Biyoteknolojinin Davos'undan manzaralar (1)
Geçen hafta Şikago'daydım...
Biotech 2013 zirvesine katıldım...
Dünyanın önde gelen ilaç, gıda ve enerji firmaları oradaydı...
Biotech ya da tam adıyla Uluslararası Biyoteknoloji Kongre ve Fuarı bu alanda dünyanın en büyük organizasyonlarından biri...
Bu yıl 65 ülkeden 16 binden fazla şirket ve temsilcisi katıldı...
Türkiye ise Biotech'e bu yıl, kendi standını kurarak, 14'ü firma olmak üzere 21 kuruluşu ile katıldı...
***
Bu yıl Türkiye'nin Biotech'e ikinci katılışı...
Tabii, bundan önce de firmalarımız tek tek katılmışlar bu zirveye.

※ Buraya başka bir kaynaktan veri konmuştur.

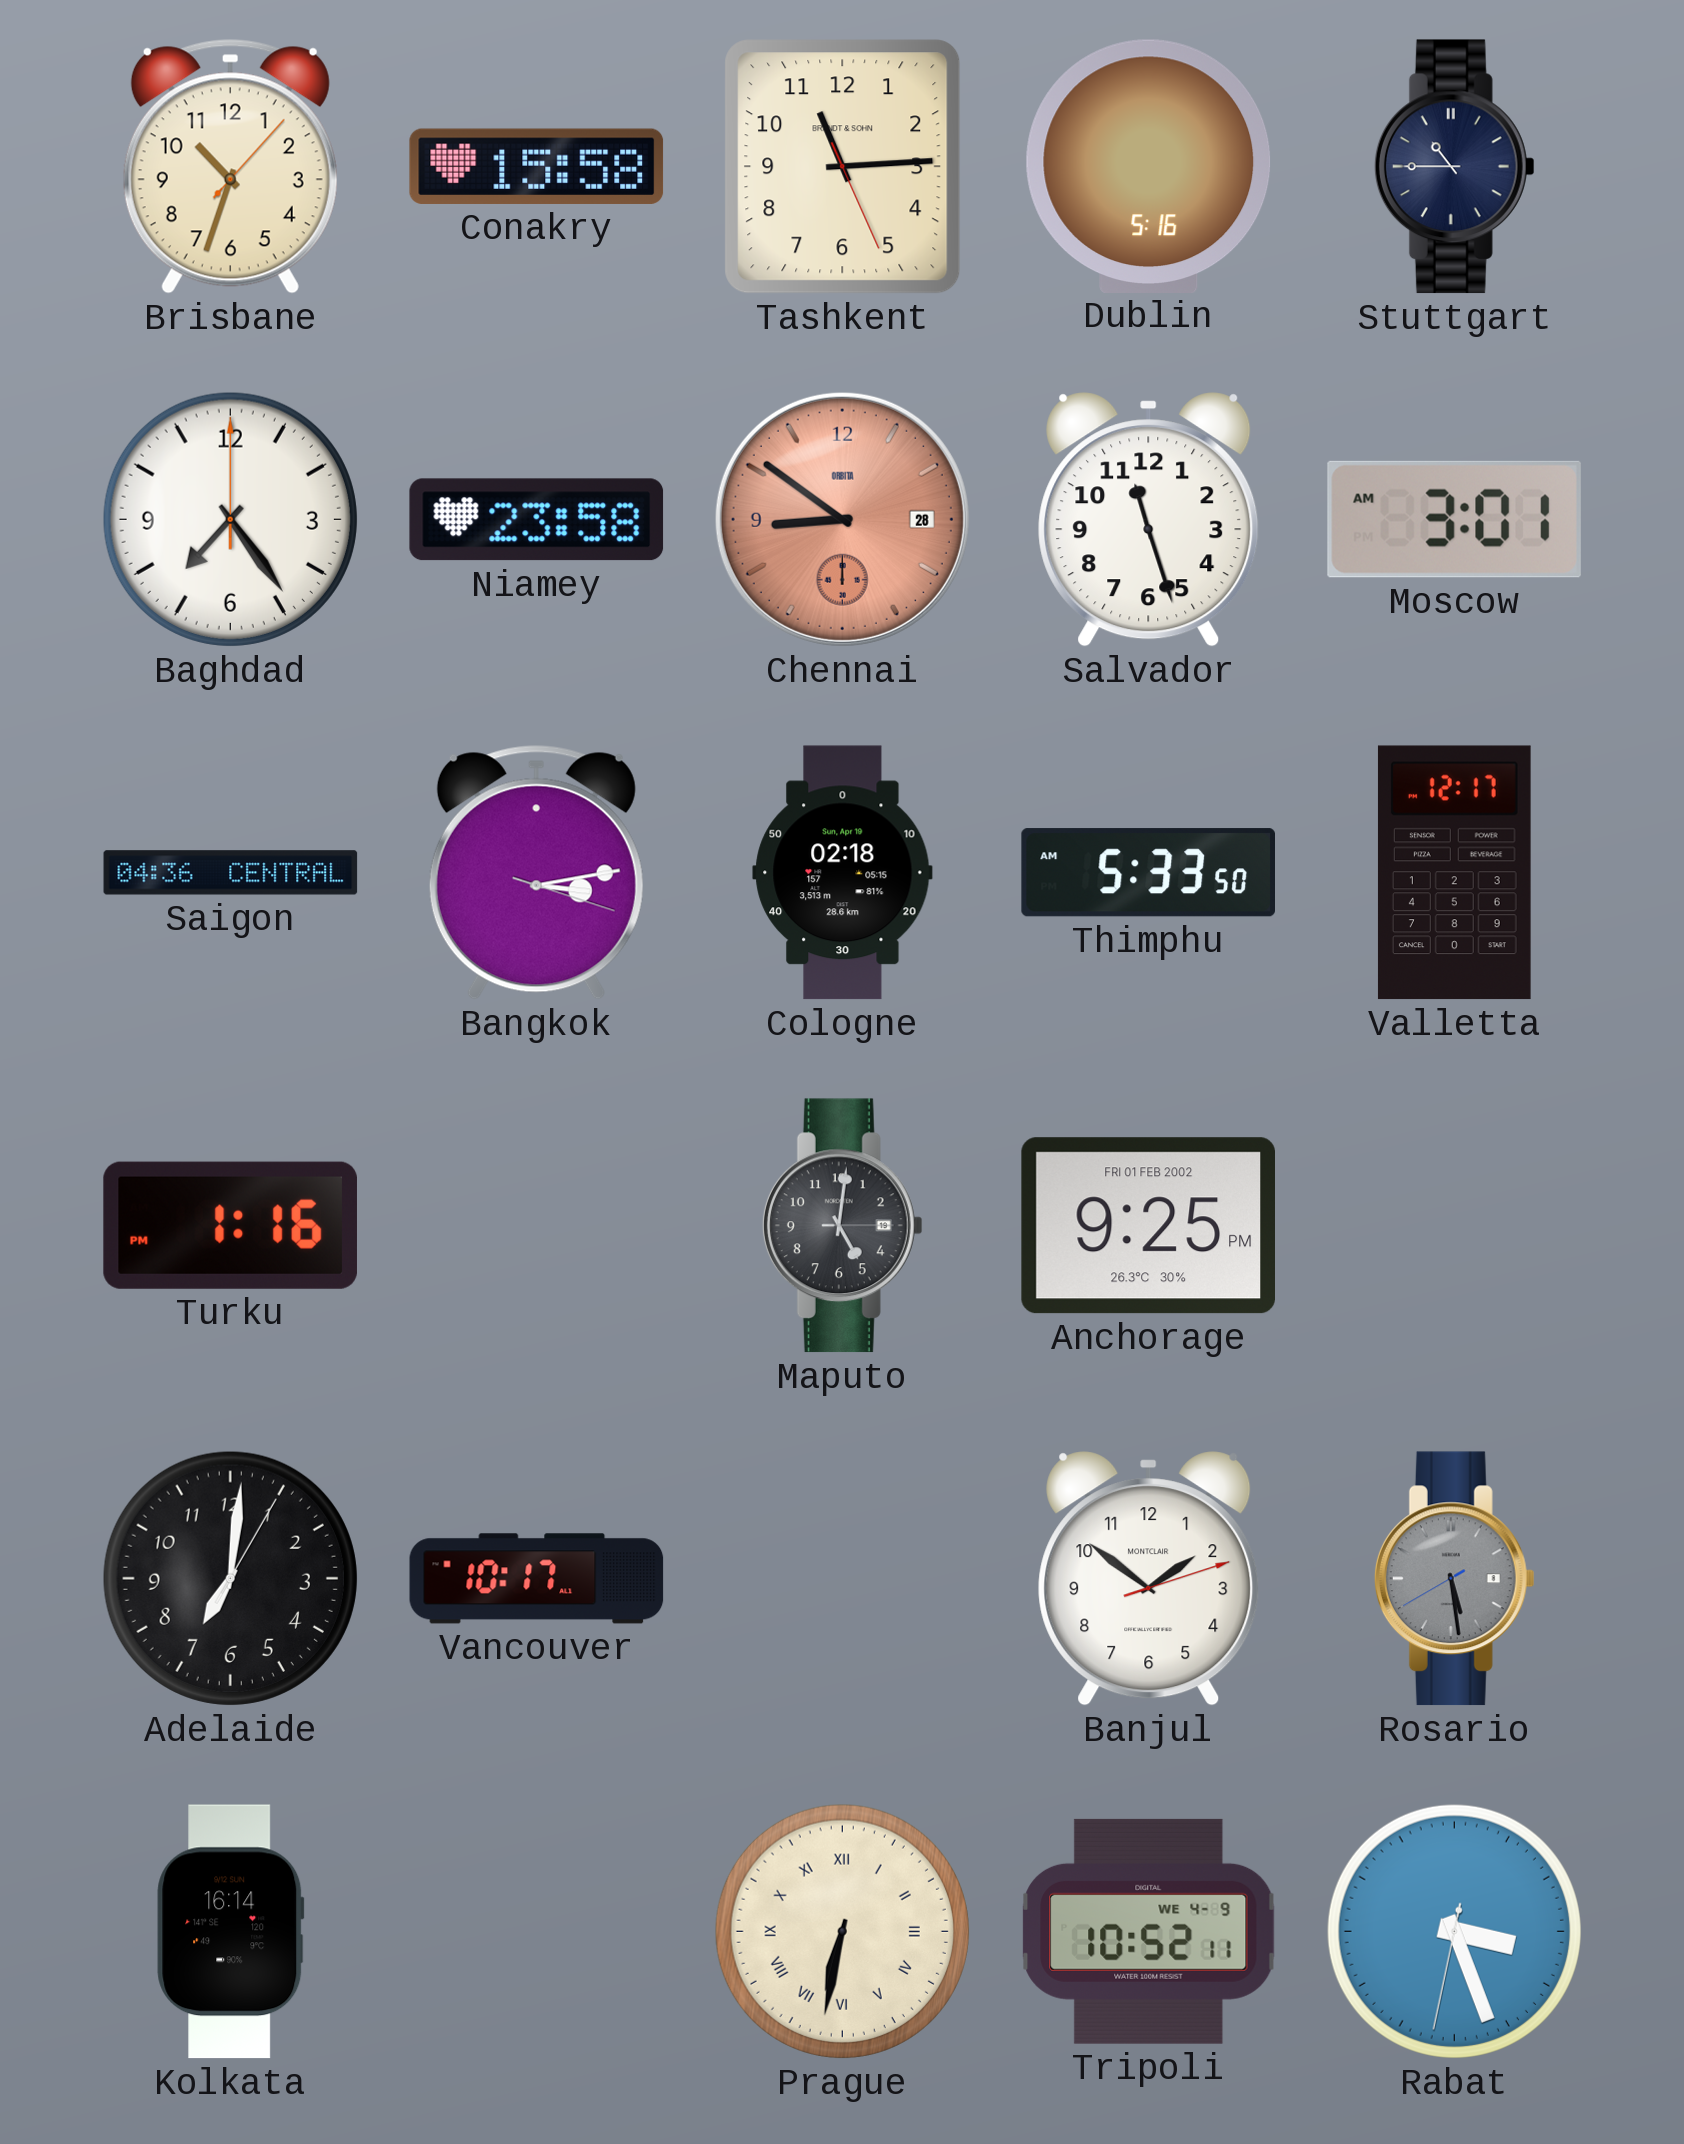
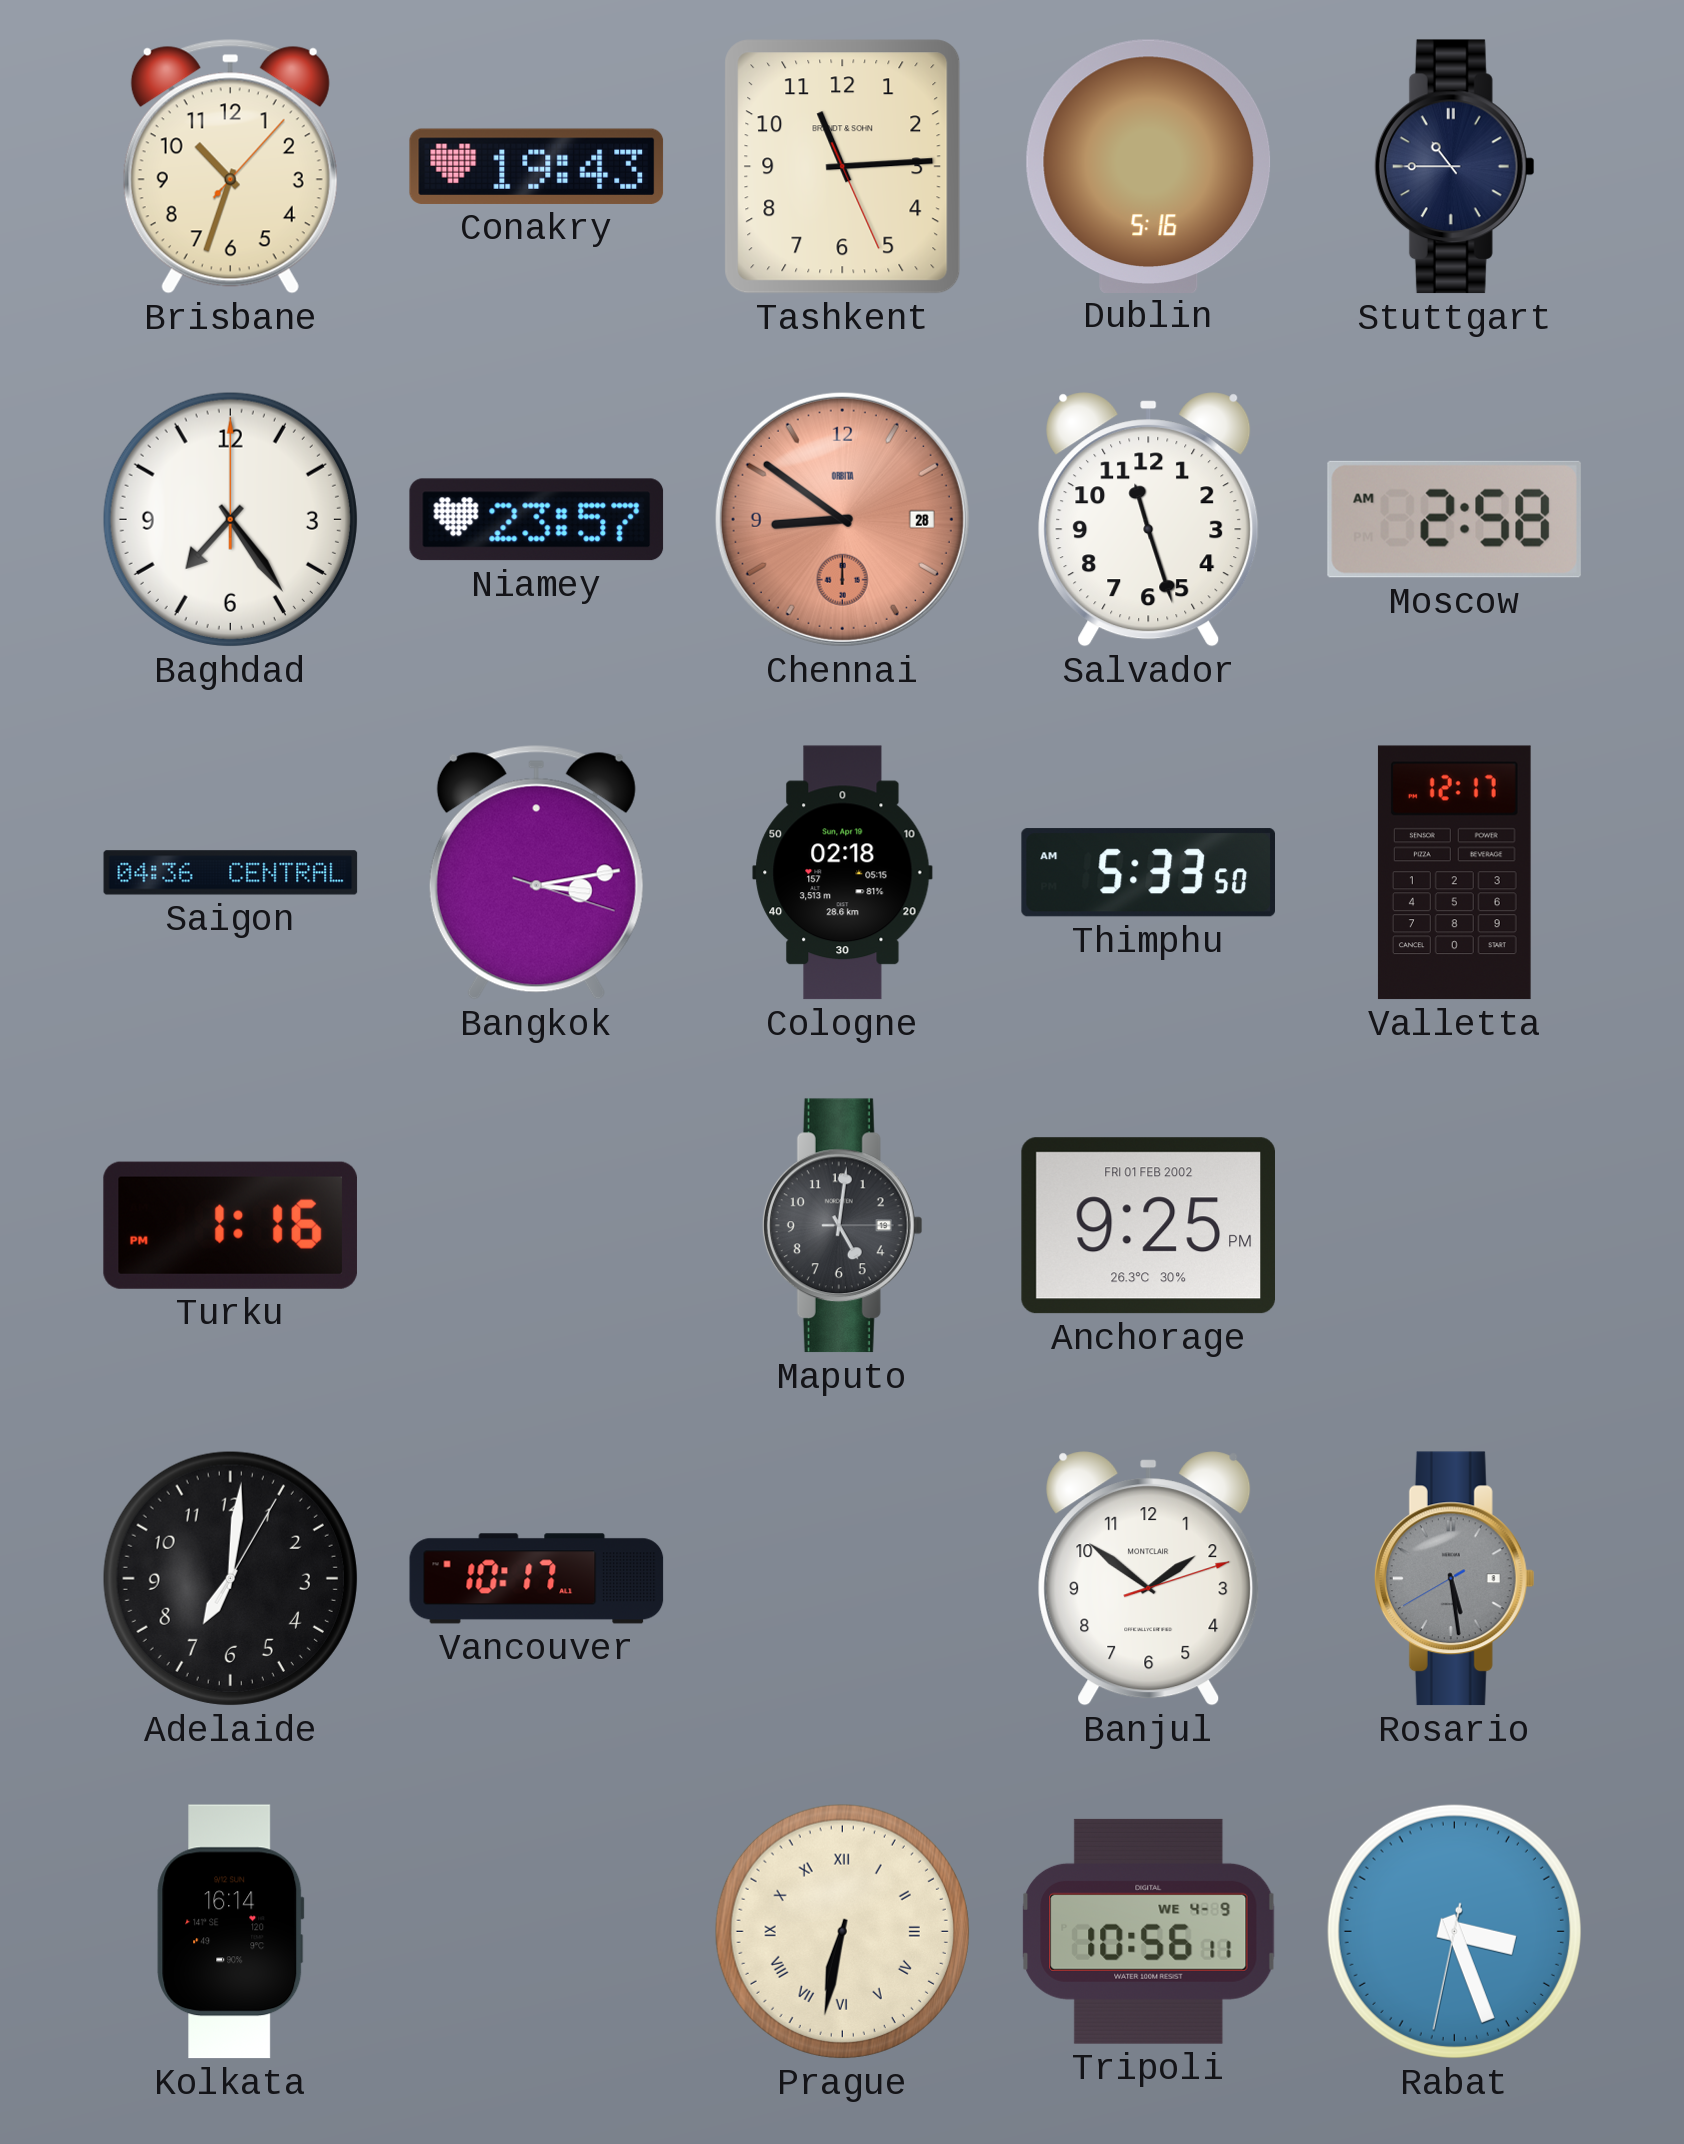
Conakry: 15:58 -> 19:43
Niamey: 23:58 -> 23:57
Moscow: 3:01 -> 2:58
Tripoli: 10:52 -> 10:56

Ancak kurumsal anlamda, ilk kez Bilim, Sanayi ve Teknoloji Bakanı Nihat Ergün'ün liderliğinde geçen yıl katılım sağlandı...
Biotech'e katılımı geçen yıl olduğu gibi bu yıl da, Türkiye Yatırım Destek Ajansı organize ediyor...
Başkan İlker Aycı dinamik...
Sürekli koşturuyor...
Niyazi İlter ve kısa adı ISPAT olan Yatırım Ajansı'nın diğer uzmanları da öyle...
Bir bakıyorsunuz yabancı yatırımcıyla beraberler, bir bakıyorsunuz Türkiye'nin 2023 vizyonunu anlattıkları konferansta...
***
Aycı, Biotech'i önemsemiş ve benimsemiş...
"Bioteknolojinin Davos'u burası.
Türkiye'nin avantajına olacak şekilde kullanmamız lazım" diyor...
Türkiye, sağlık pazarı bugün yaklaşık 60 milyar dolarlık bir büyüklüğe sahip...
2023'te ise bu en az 160 milyar dolar olacak...
Tamam, Türkiye bugün de Almanya'ya, ABD'ye ilaç satıyor...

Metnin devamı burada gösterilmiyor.